Software Engineering Institute

Adobe Acrobat and Adobe Reader provide an ActiveX control to allow applications such as Internet Explorer to open PDF files. The control, which is provided by the file AcroPDF.dll, fails to properly handle input to its methods. By calling certain methods with specific input, the application hosting the ActiveX control can crash.

More information about this issue can be found in Adobe Security bulletin APSB06-20.

By convincing a user to view a specially crafted HTML document (e.g., a web page or an HTML email message or attachment), an attacker may be able to cause Internet Explorer (or any program using the Adobe AcroPDF control) to crash. Note that this crash does not appear to be exploitable to execute arbitrary code.

Upgrade Adobe Reader as prescribed by Adobe
Adobe has addressed this issue in Adobe Reader 8. Users should upgrade to Adobe Reader 8 as soon as possible.

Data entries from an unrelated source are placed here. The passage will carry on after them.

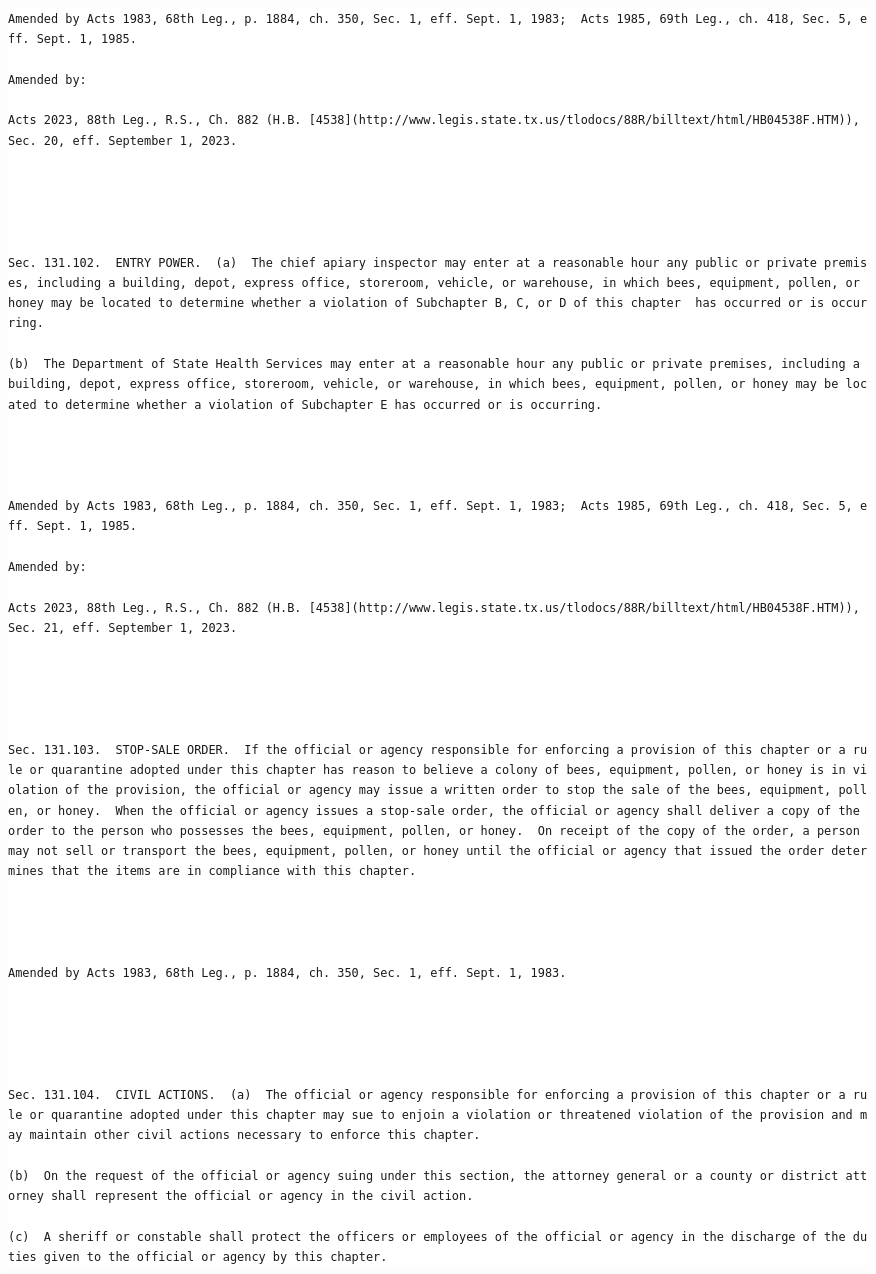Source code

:     
    Amended by Acts 1983, 68th Leg., p. 1884, ch. 350, Sec. 1, eff. Sept. 1, 1983;  Acts 1985, 69th Leg., ch. 418, Sec. 5, eff. Sept. 1, 1985.
    
    Amended by: 
    
    Acts 2023, 88th Leg., R.S., Ch. 882 (H.B. [4538](http://www.legis.state.tx.us/tlodocs/88R/billtext/html/HB04538F.HTM)), Sec. 20, eff. September 1, 2023.
    
    
    
    
    
    Sec. 131.102.  ENTRY POWER.  (a)  The chief apiary inspector may enter at a reasonable hour any public or private premises, including a building, depot, express office, storeroom, vehicle, or warehouse, in which bees, equipment, pollen, or honey may be located to determine whether a violation of Subchapter B, C, or D of this chapter  has occurred or is occurring.
    
    (b)  The Department of State Health Services may enter at a reasonable hour any public or private premises, including a building, depot, express office, storeroom, vehicle, or warehouse, in which bees, equipment, pollen, or honey may be located to determine whether a violation of Subchapter E has occurred or is occurring.
    
    
    
    
    Amended by Acts 1983, 68th Leg., p. 1884, ch. 350, Sec. 1, eff. Sept. 1, 1983;  Acts 1985, 69th Leg., ch. 418, Sec. 5, eff. Sept. 1, 1985.
    
    Amended by: 
    
    Acts 2023, 88th Leg., R.S., Ch. 882 (H.B. [4538](http://www.legis.state.tx.us/tlodocs/88R/billtext/html/HB04538F.HTM)), Sec. 21, eff. September 1, 2023.
    
    
    
    
    
    Sec. 131.103.  STOP-SALE ORDER.  If the official or agency responsible for enforcing a provision of this chapter or a rule or quarantine adopted under this chapter has reason to believe a colony of bees, equipment, pollen, or honey is in violation of the provision, the official or agency may issue a written order to stop the sale of the bees, equipment, pollen, or honey.  When the official or agency issues a stop-sale order, the official or agency shall deliver a copy of the order to the person who possesses the bees, equipment, pollen, or honey.  On receipt of the copy of the order, a person may not sell or transport the bees, equipment, pollen, or honey until the official or agency that issued the order determines that the items are in compliance with this chapter.
    
    
    
    
    Amended by Acts 1983, 68th Leg., p. 1884, ch. 350, Sec. 1, eff. Sept. 1, 1983.
    
    
    
    
    
    Sec. 131.104.  CIVIL ACTIONS.  (a)  The official or agency responsible for enforcing a provision of this chapter or a rule or quarantine adopted under this chapter may sue to enjoin a violation or threatened violation of the provision and may maintain other civil actions necessary to enforce this chapter.
    
    (b)  On the request of the official or agency suing under this section, the attorney general or a county or district attorney shall represent the official or agency in the civil action.
    
    (c)  A sheriff or constable shall protect the officers or employees of the official or agency in the discharge of the duties given to the official or agency by this chapter.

Users who are unable to upgrade to Adobe Reader 8 should upgrade to an unaffected version of the AcroPDF ActiveX control. Instrcutions on how to upgrade the AcroPDF ActiveX control are listed in Adobe Security bulletin APSB06-20.

Disable the AcroPDF ActiveX control

According to Adobe Security advisory APSA06-20, the AcroPDF ActiveX control can be disabled by taking the following steps:

1. Exit Internet Explorer and Adobe Reader.
2. Browse to <volume>:\Program Files\Adobe\Acrobat 7.0\ActiveX.
    Note: If you did not install Acrobat to the default location, browse to the location of your Acrobat 7.0 folder.
3. Select AcroPDF.dll and delete it.